Excerpted data Block Start

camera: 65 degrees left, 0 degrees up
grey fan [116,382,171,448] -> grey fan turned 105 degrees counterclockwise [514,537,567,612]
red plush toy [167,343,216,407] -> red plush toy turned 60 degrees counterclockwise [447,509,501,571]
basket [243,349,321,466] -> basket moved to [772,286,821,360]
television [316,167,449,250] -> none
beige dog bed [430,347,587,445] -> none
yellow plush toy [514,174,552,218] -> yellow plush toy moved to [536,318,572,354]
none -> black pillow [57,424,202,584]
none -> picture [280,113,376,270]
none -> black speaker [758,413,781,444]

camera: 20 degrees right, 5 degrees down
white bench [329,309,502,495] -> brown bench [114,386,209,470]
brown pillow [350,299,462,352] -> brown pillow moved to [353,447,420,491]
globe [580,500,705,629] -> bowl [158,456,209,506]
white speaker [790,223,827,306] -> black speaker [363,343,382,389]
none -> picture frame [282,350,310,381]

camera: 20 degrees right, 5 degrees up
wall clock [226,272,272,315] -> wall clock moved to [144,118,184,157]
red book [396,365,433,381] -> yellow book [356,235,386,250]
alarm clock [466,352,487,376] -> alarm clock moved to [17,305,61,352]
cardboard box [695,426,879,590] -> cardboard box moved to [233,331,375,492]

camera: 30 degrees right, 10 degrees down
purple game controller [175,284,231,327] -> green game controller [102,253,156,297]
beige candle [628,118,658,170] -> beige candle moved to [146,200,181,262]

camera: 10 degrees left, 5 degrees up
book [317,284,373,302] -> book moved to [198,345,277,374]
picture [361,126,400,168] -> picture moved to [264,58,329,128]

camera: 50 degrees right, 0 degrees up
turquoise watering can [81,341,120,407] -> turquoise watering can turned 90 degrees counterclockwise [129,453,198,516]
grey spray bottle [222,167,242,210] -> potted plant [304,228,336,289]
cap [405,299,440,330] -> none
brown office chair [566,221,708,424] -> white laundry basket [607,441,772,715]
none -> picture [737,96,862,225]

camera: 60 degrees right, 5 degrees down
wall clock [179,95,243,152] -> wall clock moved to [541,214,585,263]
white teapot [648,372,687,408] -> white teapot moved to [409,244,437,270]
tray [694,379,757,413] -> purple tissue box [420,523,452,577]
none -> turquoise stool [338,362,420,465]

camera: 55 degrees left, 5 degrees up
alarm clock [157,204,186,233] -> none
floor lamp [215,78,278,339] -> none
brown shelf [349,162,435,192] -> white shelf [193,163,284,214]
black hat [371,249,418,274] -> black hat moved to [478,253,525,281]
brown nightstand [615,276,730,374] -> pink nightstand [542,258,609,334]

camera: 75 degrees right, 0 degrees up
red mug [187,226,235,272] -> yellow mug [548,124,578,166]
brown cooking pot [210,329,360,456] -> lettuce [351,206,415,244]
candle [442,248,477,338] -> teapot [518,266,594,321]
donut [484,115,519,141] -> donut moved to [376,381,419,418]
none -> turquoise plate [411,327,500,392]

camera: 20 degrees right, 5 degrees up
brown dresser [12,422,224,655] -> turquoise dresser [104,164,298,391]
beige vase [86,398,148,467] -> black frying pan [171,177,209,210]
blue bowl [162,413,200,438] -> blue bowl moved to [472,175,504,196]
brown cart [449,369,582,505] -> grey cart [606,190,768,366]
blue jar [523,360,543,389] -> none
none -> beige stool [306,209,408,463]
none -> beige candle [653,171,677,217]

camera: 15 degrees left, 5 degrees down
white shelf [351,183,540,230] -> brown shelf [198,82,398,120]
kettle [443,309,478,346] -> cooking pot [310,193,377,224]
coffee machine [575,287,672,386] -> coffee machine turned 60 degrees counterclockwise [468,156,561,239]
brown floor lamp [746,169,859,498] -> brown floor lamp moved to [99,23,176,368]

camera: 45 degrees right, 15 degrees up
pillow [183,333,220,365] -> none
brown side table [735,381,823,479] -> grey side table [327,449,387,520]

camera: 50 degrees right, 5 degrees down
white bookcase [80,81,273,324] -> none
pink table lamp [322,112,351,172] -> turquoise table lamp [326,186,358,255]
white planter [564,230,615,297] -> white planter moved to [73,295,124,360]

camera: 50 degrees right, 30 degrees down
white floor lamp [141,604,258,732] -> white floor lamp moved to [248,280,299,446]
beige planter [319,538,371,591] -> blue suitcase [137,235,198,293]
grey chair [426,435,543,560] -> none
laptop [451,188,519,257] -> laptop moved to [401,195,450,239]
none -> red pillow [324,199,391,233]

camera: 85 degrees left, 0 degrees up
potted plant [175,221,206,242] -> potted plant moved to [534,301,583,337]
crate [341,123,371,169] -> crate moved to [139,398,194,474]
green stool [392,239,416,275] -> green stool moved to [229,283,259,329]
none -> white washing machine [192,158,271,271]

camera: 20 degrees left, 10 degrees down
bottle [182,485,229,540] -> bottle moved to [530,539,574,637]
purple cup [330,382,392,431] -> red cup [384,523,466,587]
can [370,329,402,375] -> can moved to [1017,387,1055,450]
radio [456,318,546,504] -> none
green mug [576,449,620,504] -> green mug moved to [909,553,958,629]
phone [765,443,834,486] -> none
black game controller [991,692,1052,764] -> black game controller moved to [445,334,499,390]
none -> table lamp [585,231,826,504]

Excerpted data Block End

Find the word "stool" in the listing above. Copy each line where it appears.

none -> turquoise stool [338,362,420,465]
none -> beige stool [306,209,408,463]
green stool [392,239,416,275] -> green stool moved to [229,283,259,329]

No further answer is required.